7.            According to PW4, Joseph Kamande Gathoki, the accused person’s father, the accused was employed by a Mr. Kamau as a farm labourer.  It is not disclosed whether or not the accused resided at the home of his employer or not.  The police in the course of investigations failed to record statements from any persons who may have witnessed the   altercation, if any, that happened. The only evidence on record was that the accused disagreed with the deceased and wanted her to leave.  PW4 on cross-examination stated that the accused was in a bad state having ingested some substances, alleged to be pesticide.  They continued giving him milk to neutralize the effect of the drug in the stomach.  His explanation was that they were attacked by people who killed his wife.  Whether or not the allegation was investigated remains unexplained.

8.            It is not explained what happened after the phone calls were made.  What the prosecution wanted the court to believe was that after the disagreement, the only inference that can be drawn is that the accused murdered the deceased.

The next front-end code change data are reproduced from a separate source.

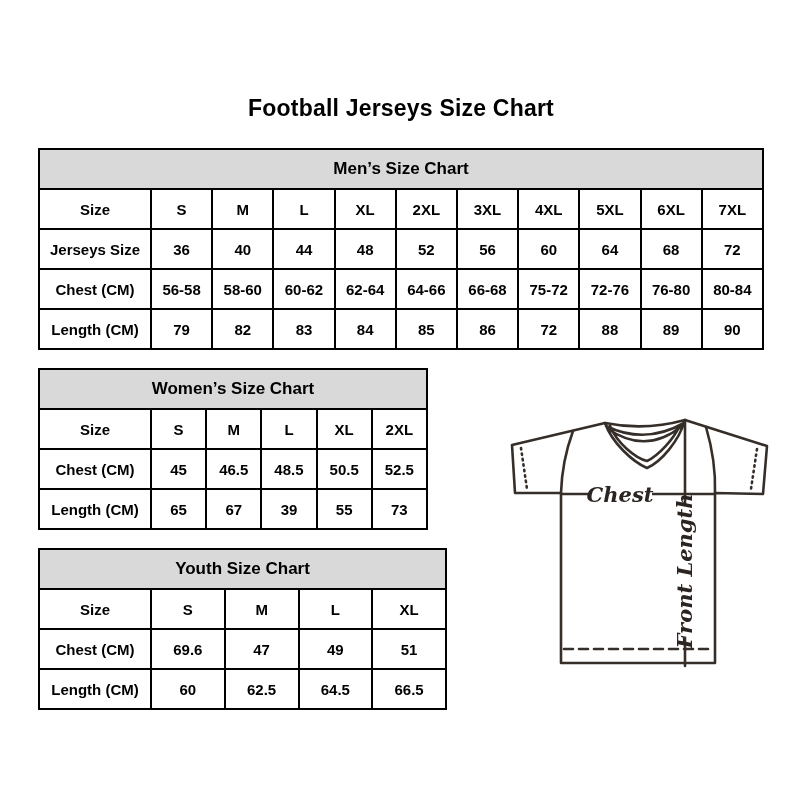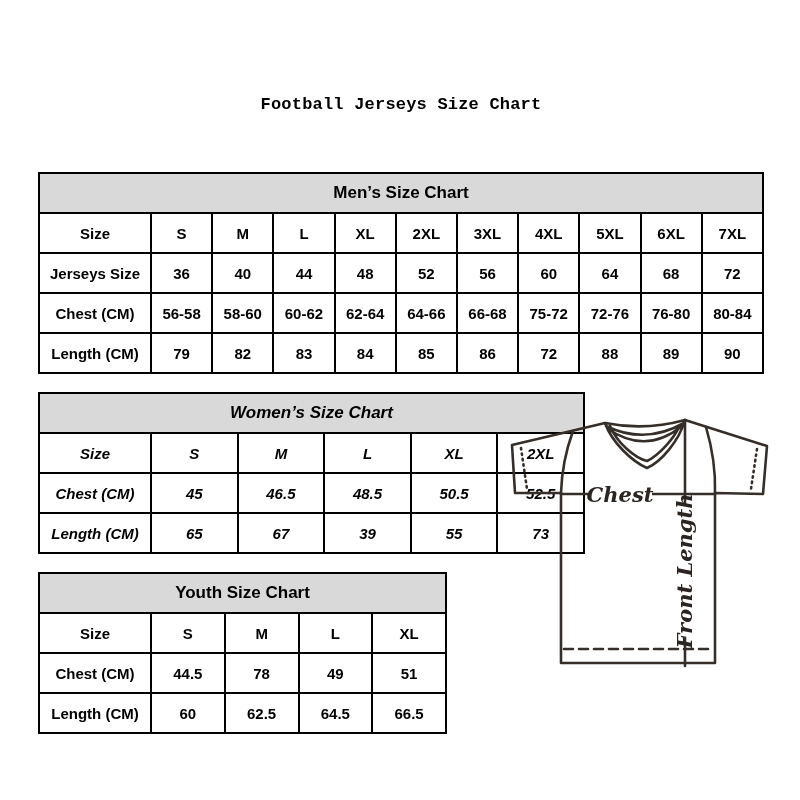--- a/index.html
+++ b/index.html
@@ -20,10 +20,9 @@
     position:absolute;
     left:38px; top:95px; width:726px;
     text-align:center;
-    font-size:17px;
+    font-size:23px;
     font-weight:bold;
     letter-spacing:0.2px;
-    font-family:Liberation Mono, monospace;
   }
   .table-host { position:absolute; }
   .table-host.mens   { left:38px; top:148px; width:726px; }

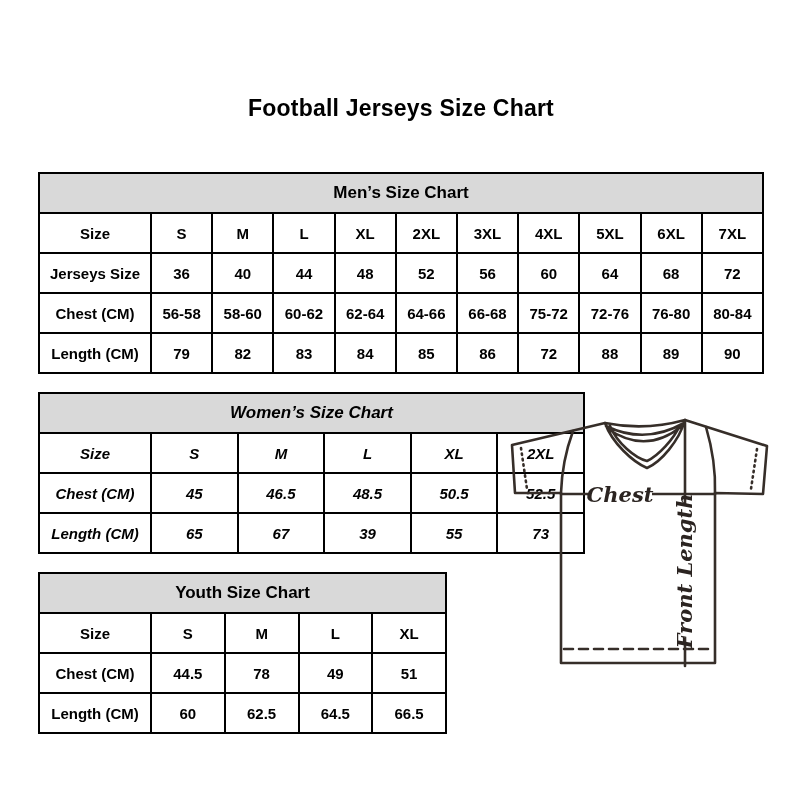--- a/index.html
+++ b/index.html
@@ -32,7 +32,6 @@
     width:100%;
     border-collapse:collapse;
     table-layout:fixed;
-    margin-top:24px;
   }
   table.size-table th {
     background:var(--header-fill);

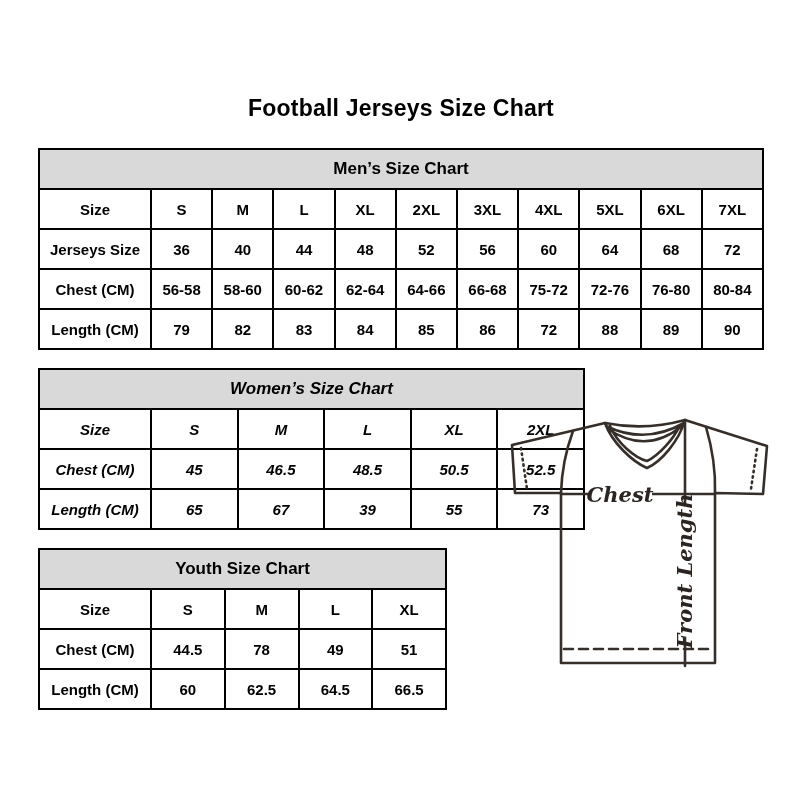--- a/index.html
+++ b/index.html
@@ -26,7 +26,7 @@
   }
   .table-host { position:absolute; }
   .table-host.mens   { left:38px; top:148px; width:726px; }
-  .table-host.womens { left:38px; top:368px; width:547px;font-style:italic; }
+  .table-host.womens { left:38px; top:368px; width:390px; }
   .table-host.youth  { left:38px; top:548px; width:409px; }
   table.size-table {
     width:100%;

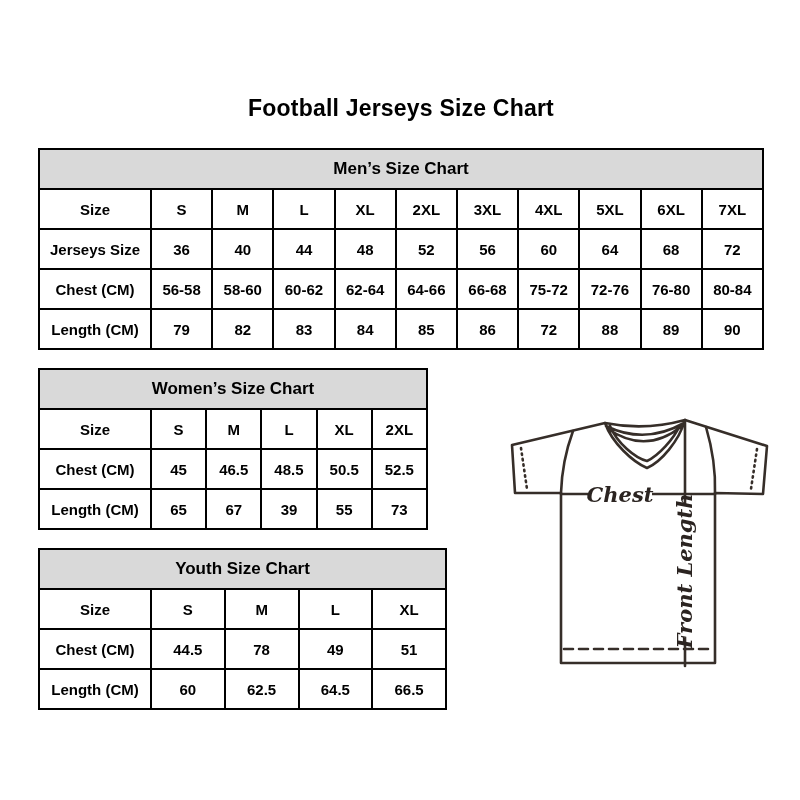--- a/index.html
+++ b/index.html
@@ -204,7 +204,7 @@
         </tr>
         <tr>
           <td>Chest (CM)</td>
-          <td>44.5</td>
+          <td>69.6</td>
           <td>78</td>
           <td>49</td>
           <td>51</td>

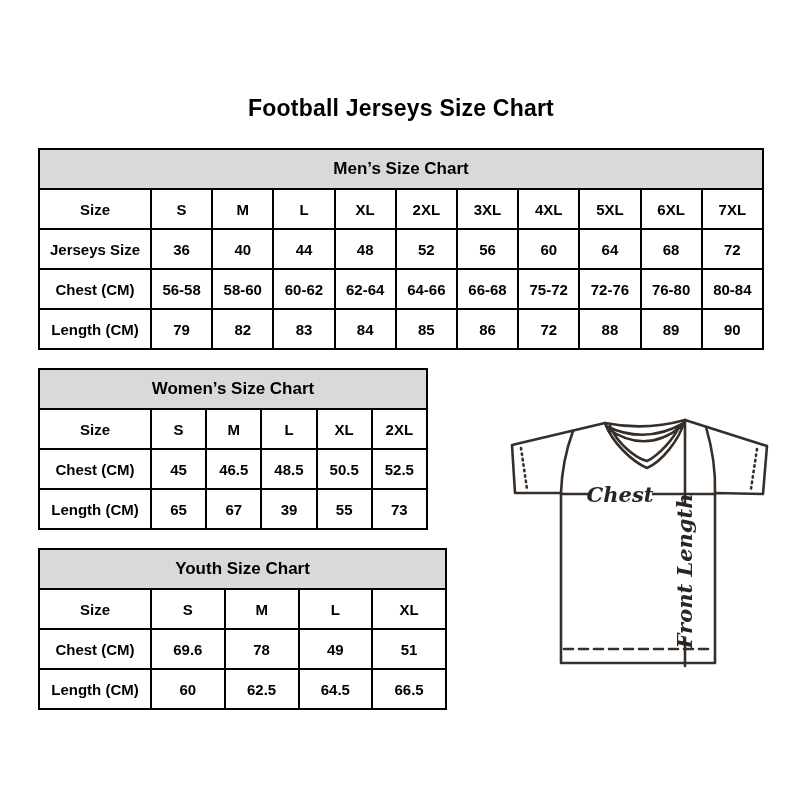--- a/index.html
+++ b/index.html
@@ -205,7 +205,7 @@
         <tr>
           <td>Chest (CM)</td>
           <td>69.6</td>
-          <td>78</td>
+          <td>47</td>
           <td>49</td>
           <td>51</td>
         </tr>

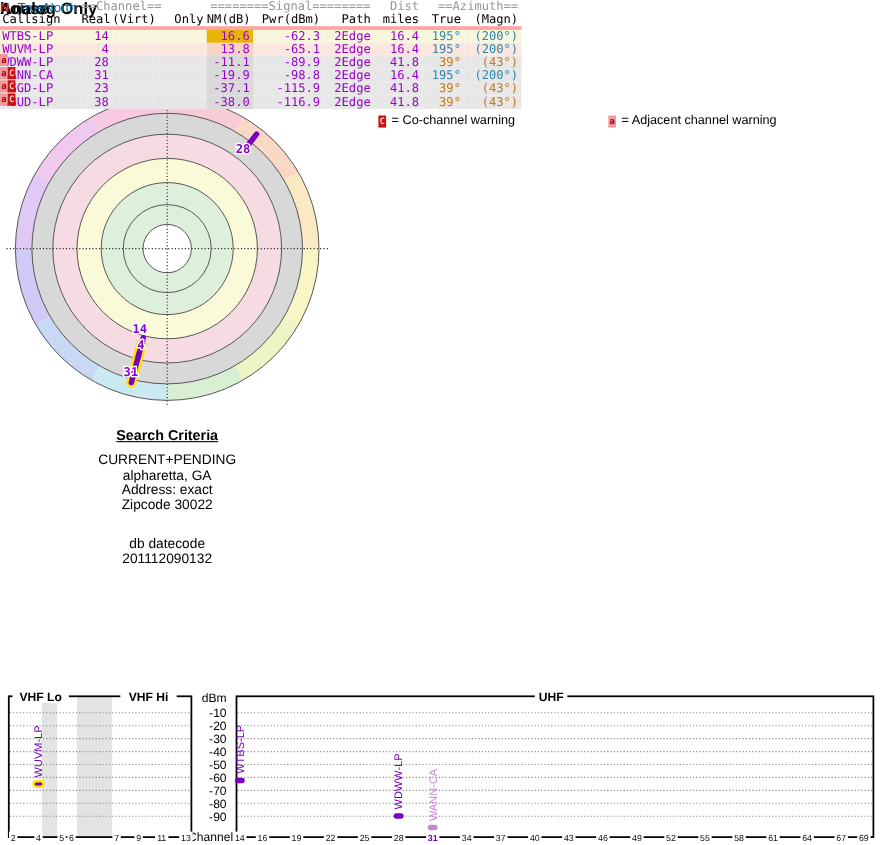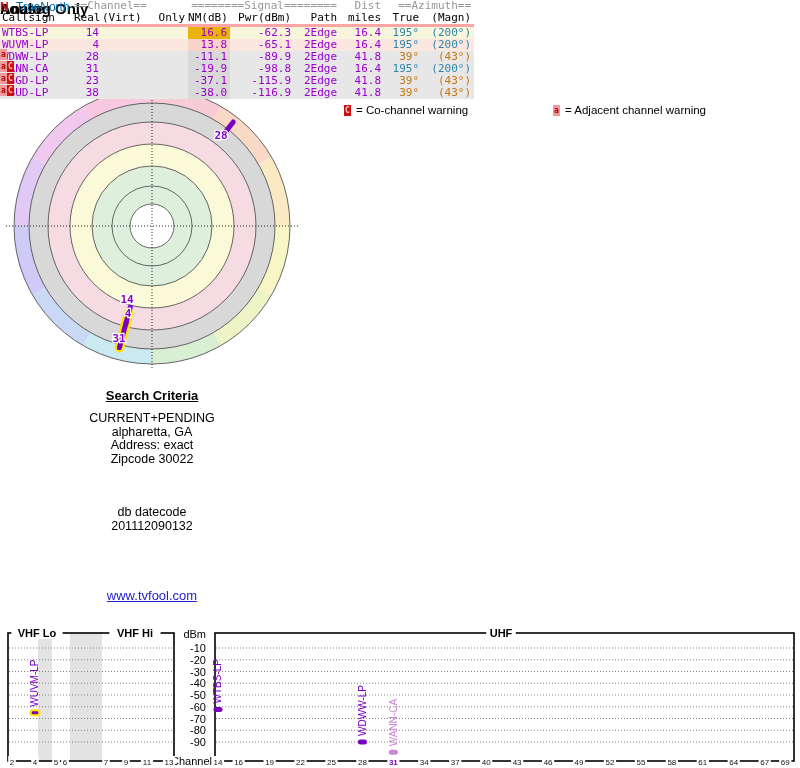--- a/index.html
+++ b/index.html
@@ -38,7 +38,7 @@
   .search-block{left:0;top:388px;width:304px;text-align:center;color:#000;font-size:12.5px}
   .search-head{font-weight:bold;text-decoration:underline;font-size:13px;margin-bottom:9px}
   .search-line{line-height:13.5px}
-  .db-block{margin-top:40px}
+  .db-block{margin-top:22px}
   .site-link{position:absolute;left:0;top:588px;width:304px;text-align:center;font-size:13px;color:#2323cf;text-decoration:underline;display:block;cursor:pointer}
   
   .radar-label{font:bold 11px "DejaVu Sans Mono",monospace;fill:#8800cc;paint-order:stroke;stroke:#ffffff;stroke-width:2.5px;text-anchor:middle}

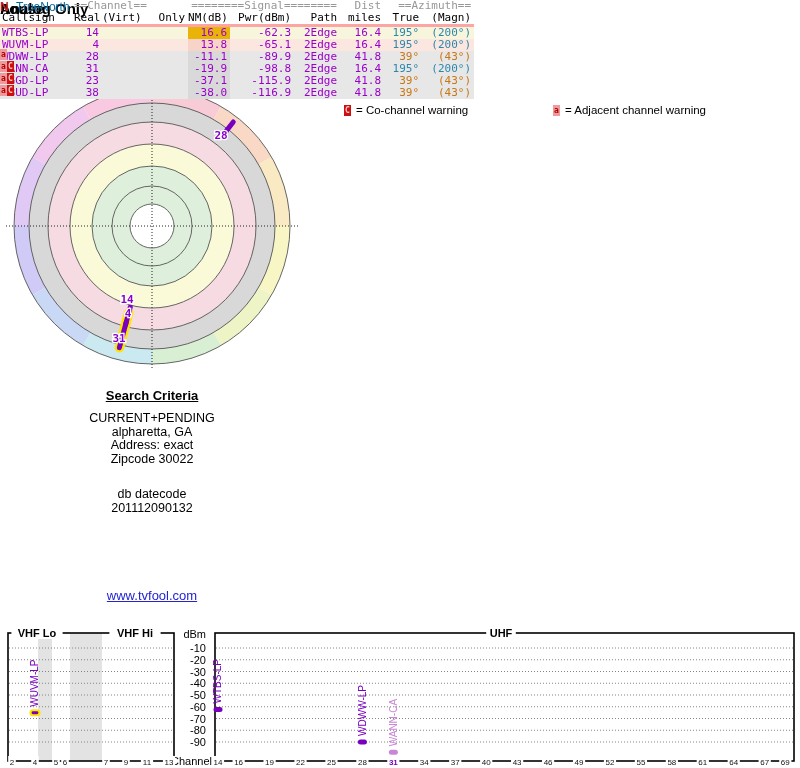--- a/index.html
+++ b/index.html
@@ -242,7 +242,6 @@
     </div>
   </div>
 
-  <a class="site-link">www.tvfool.com</a>
 
   <svg id="spectrum-svg" width="800" height="150" style="position:absolute;left:0;top:618">
       <rect x="38" y="15" width="14" height="128" fill="#e3e3e3"></rect>

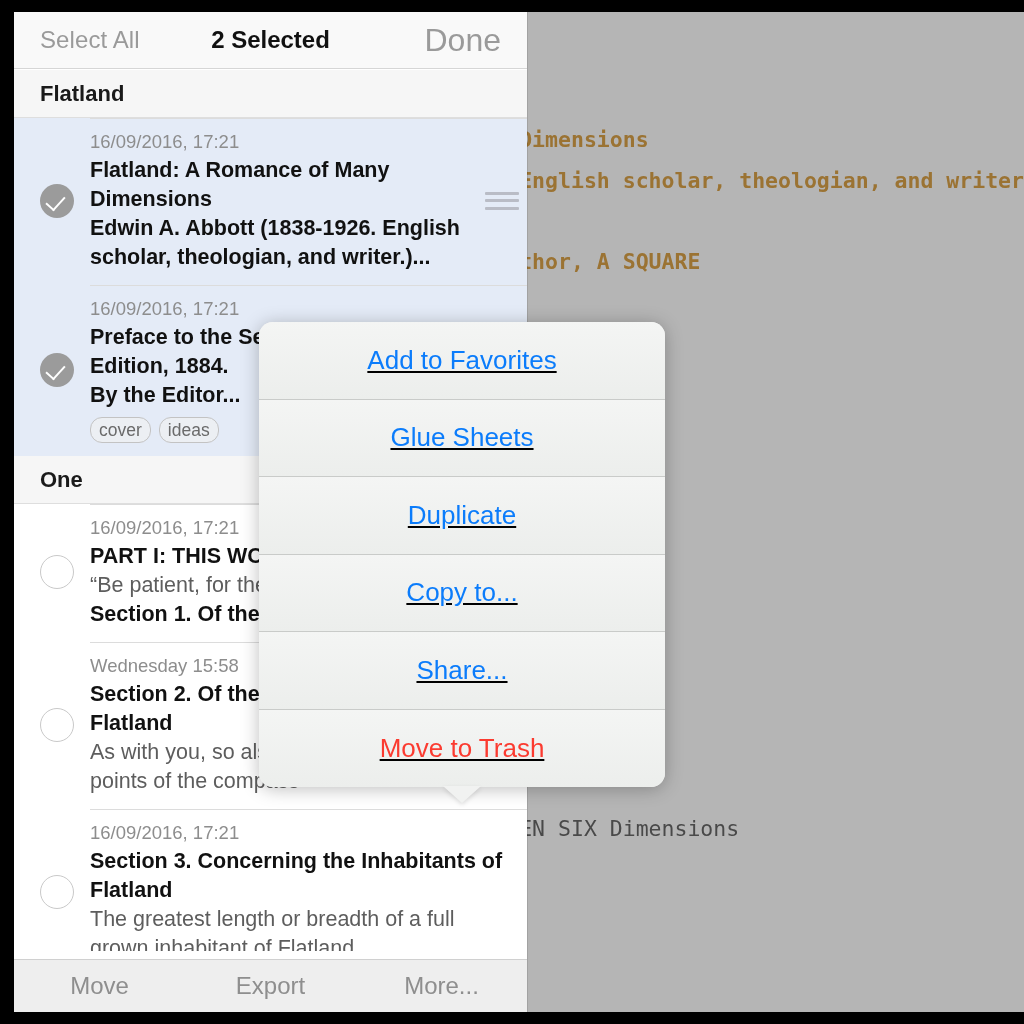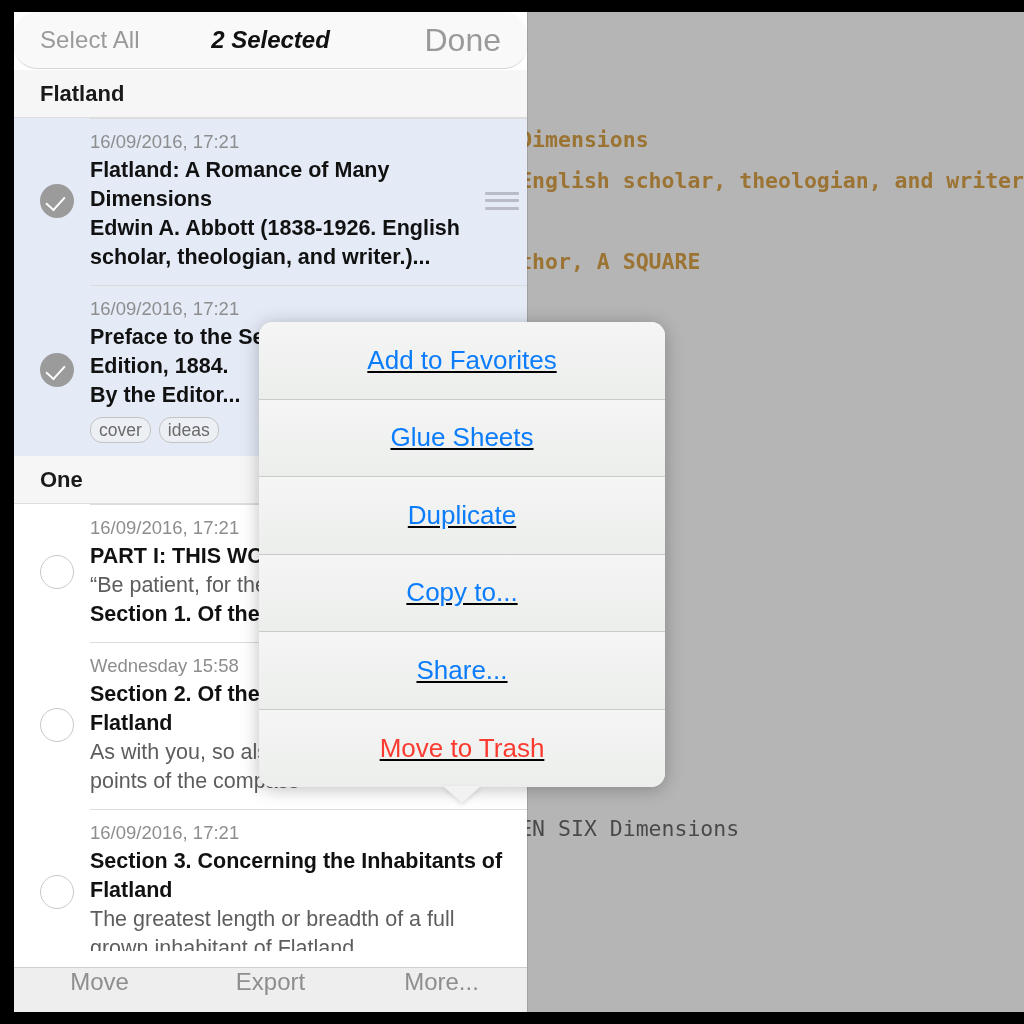--- a/index.html
+++ b/index.html
@@ -84,7 +84,6 @@
     display: flex;
     align-items: center;
     padding: 0 26px;
-    border-radius: 23px;
   }
   #nav-select-all {
     font-size: 24px;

The accused in narrating what happened claimed that the wife was murdered by some other people who had allegedly been communicating with her.  The question begging, therefore is whether, the circumstantial evidence of the accused having disagreed with the deceased was so cogent such that it excluded the possibility of another person having murdered the deceased? The question ought to have been answered but the same was not.

9.            In causing the accused to be charged, therefore the police acted on suspicion.  It was presumed that since he was the person who had disagreed with the deceased and did not want her he was the murderer.  In the case of Joan Chebichi Sane versus Republic- Criminal Appeal No. 2 of 2002 -it was held:-

“The suspicion may be strong but this is a game with clear and settled rules of engagement.  The prosecution  must  prove the case against the accused beyond reasonable doubt… suspicion however strong  cannot provide a basis for inferring guilty which  must be proved by evidence.”

10.            There is proof that the deceased was assaulted and wounded badly.  She had deep cut wounds on the neck which is proof that whoever occasioned it intended to fatally wound her. The prosecution however, failed to establish any intention on the part of the police to investigate the matter as to who indeed did the act that resulted into her death.  They only acted in suspicion.

11.            It was held in the case of  RamanlalTrambaklal Bhatt versus Republic (1957) E.A. 332  that;-

“A prima facie case must mean where a reasonable tribunal, properly directing its mind to the law and the evidence adduced could convict if no explanation is offered by the defence.”

12.            The prosecution having adduced evidence amounting to strong suspicion, that the murderer was the accused without adducing cogent evidence that indeed he was the culprit, if put on his defence and he elects to remain silent no conviction can follow.  In the premises, I find that no evidence has been adduced to warrant the accused person being put on his defence.  He is therefore not guilty and I acquit him under Section 306(1) of the Criminal Procedure Code.

13.            It is so ordered.

DATED, SIGNED and DELIVEREDatMACHAKOS this 14thday of JANUARY, 2015.